---- Dataset

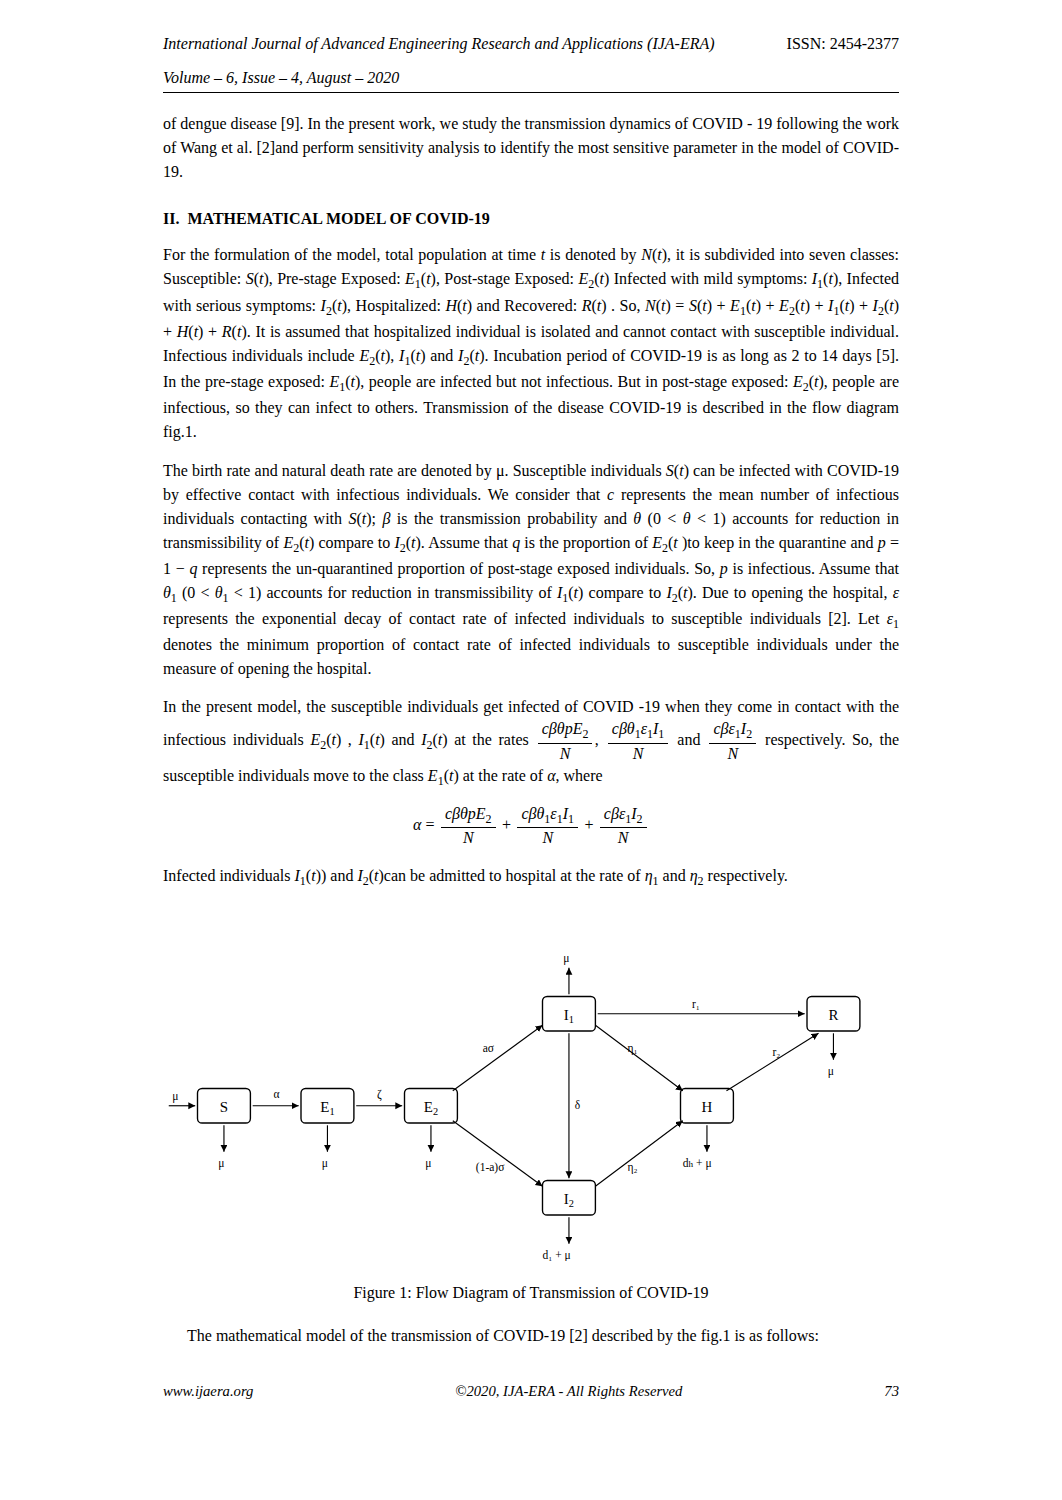International Journal of Advanced Engineering Research and Applications (IJA-ERA) ISSN: 2454-2377
Volume – 6, Issue – 4, August – 2020
of dengue disease [9]. In the present work, we study the transmission dynamics of COVID - 19 following the work of Wang et al. [2]and perform sensitivity analysis to identify the most sensitive parameter in the model of COVID-19.
II. MATHEMATICAL MODEL OF COVID-19
For the formulation of the model, total population at time t is denoted by N(t), it is subdivided into seven classes: Susceptible: S(t), Pre-stage Exposed: E1(t), Post-stage Exposed: E2(t) Infected with mild symptoms: I1(t), Infected with serious symptoms: I2(t), Hospitalized: H(t) and Recovered: R(t) . So, N(t) = S(t) + E1(t) + E2(t) + I1(t) + I2(t) + H(t) + R(t). It is assumed that hospitalized individual is isolated and cannot contact with susceptible individual. Infectious individuals include E2(t), I1(t) and I2(t). Incubation period of COVID-19 is as long as 2 to 14 days [5]. In the pre-stage exposed: E1(t), people are infected but not infectious. But in post-stage exposed: E2(t), people are infectious, so they can infect to others. Transmission of the disease COVID-19 is described in the flow diagram fig.1.
The birth rate and natural death rate are denoted by μ. Susceptible individuals S(t) can be infected with COVID-19 by effective contact with infectious individuals. We consider that c represents the mean number of infectious individuals contacting with S(t); β is the transmission probability and θ (0 < θ < 1) accounts for reduction in transmissibility of E2(t) compare to I2(t). Assume that q is the proportion of E2(t )to keep in the quarantine and p = 1 − q represents the un-quarantined proportion of post-stage exposed individuals. So, p is infectious. Assume that θ1 (0 < θ1 < 1) accounts for reduction in transmissibility of I1(t) compare to I2(t). Due to opening the hospital, ε represents the exponential decay of contact rate of infected individuals to susceptible individuals [2]. Let ε1 denotes the minimum proportion of contact rate of infected individuals to susceptible individuals under the measure of opening the hospital.
In the present model, the susceptible individuals get infected of COVID -19 when they come in contact with the infectious individuals E2(t) , I1(t) and I2(t) at the rates cβθpE2 N, cβθ1ε1I1 N and cβε1I2 N respectively. So, the susceptible individuals move to the class E1(t) at the rate of α, where
α = cβθpE2 N + cβθ1ε1I1 N + cβε1I2 N
Infected individuals I1(t)) and I2(t)can be admitted to hospital at the rate of η1 and η2 respectively.
S E1 E2 I1 I2 H R μ α ζ aσ (1-a)σ δ η₁ η₂ r₁ r₂ μ μ μ μ d₁ + μ dh + μ μ
Figure 1: Flow Diagram of Transmission of COVID-19
The mathematical model of the transmission of COVID-19 [2] described by the fig.1 is as follows:
www.ijaera.org ©2020, IJA-ERA - All Rights Reserved 73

--------

◆ What to produce: Output all the data above verbatim, leaving out images.

◆ Exercise response:
International Journal of Advanced Engineering Research and Applications (IJA-ERA) ISSN: 2454-2377
Volume – 6, Issue – 4, August – 2020
of dengue disease [9]. In the present work, we study the transmission dynamics of COVID - 19 following the work of Wang et al. [2]and perform sensitivity analysis to identify the most sensitive parameter in the model of COVID-19.
II. MATHEMATICAL MODEL OF COVID-19
For the formulation of the model, total population at time t is denoted by N(t), it is subdivided into seven classes: Susceptible: S(t), Pre-stage Exposed: E1(t), Post-stage Exposed: E2(t) Infected with mild symptoms: I1(t), Infected with serious symptoms: I2(t), Hospitalized: H(t) and Recovered: R(t) . So, N(t) = S(t) + E1(t) + E2(t) + I1(t) + I2(t) + H(t) + R(t). It is assumed that hospitalized individual is isolated and cannot contact with susceptible individual. Infectious individuals include E2(t), I1(t) and I2(t). Incubation period of COVID-19 is as long as 2 to 14 days [5]. In the pre-stage exposed: E1(t), people are infected but not infectious. But in post-stage exposed: E2(t), people are infectious, so they can infect to others. Transmission of the disease COVID-19 is described in the flow diagram fig.1.
The birth rate and natural death rate are denoted by μ. Susceptible individuals S(t) can be infected with COVID-19 by effective contact with infectious individuals. We consider that c represents the mean number of infectious individuals contacting with S(t); β is the transmission probability and θ (0 < θ < 1) accounts for reduction in transmissibility of E2(t) compare to I2(t). Assume that q is the proportion of E2(t )to keep in the quarantine and p = 1 − q represents the un-quarantined proportion of post-stage exposed individuals. So, p is infectious. Assume that θ1 (0 < θ1 < 1) accounts for reduction in transmissibility of I1(t) compare to I2(t). Due to opening the hospital, ε represents the exponential decay of contact rate of infected individuals to susceptible individuals [2]. Let ε1 denotes the minimum proportion of contact rate of infected individuals to susceptible individuals under the measure of opening the hospital.
In the present model, the susceptible individuals get infected of COVID -19 when they come in contact with the infectious individuals E2(t) , I1(t) and I2(t) at the rates cβθpE2 N, cβθ1ε1I1 N and cβε1I2 N respectively. So, the susceptible individuals move to the class E1(t) at the rate of α, where
α = cβθpE2 N + cβθ1ε1I1 N + cβε1I2 N
Infected individuals I1(t)) and I2(t)can be admitted to hospital at the rate of η1 and η2 respectively.
S E1 E2 I1 I2 H R μ α ζ aσ (1-a)σ δ η₁ η₂ r₁ r₂ μ μ μ μ d₁ + μ dh + μ μ
Figure 1: Flow Diagram of Transmission of COVID-19
The mathematical model of the transmission of COVID-19 [2] described by the fig.1 is as follows:
www.ijaera.org ©2020, IJA-ERA - All Rights Reserved 73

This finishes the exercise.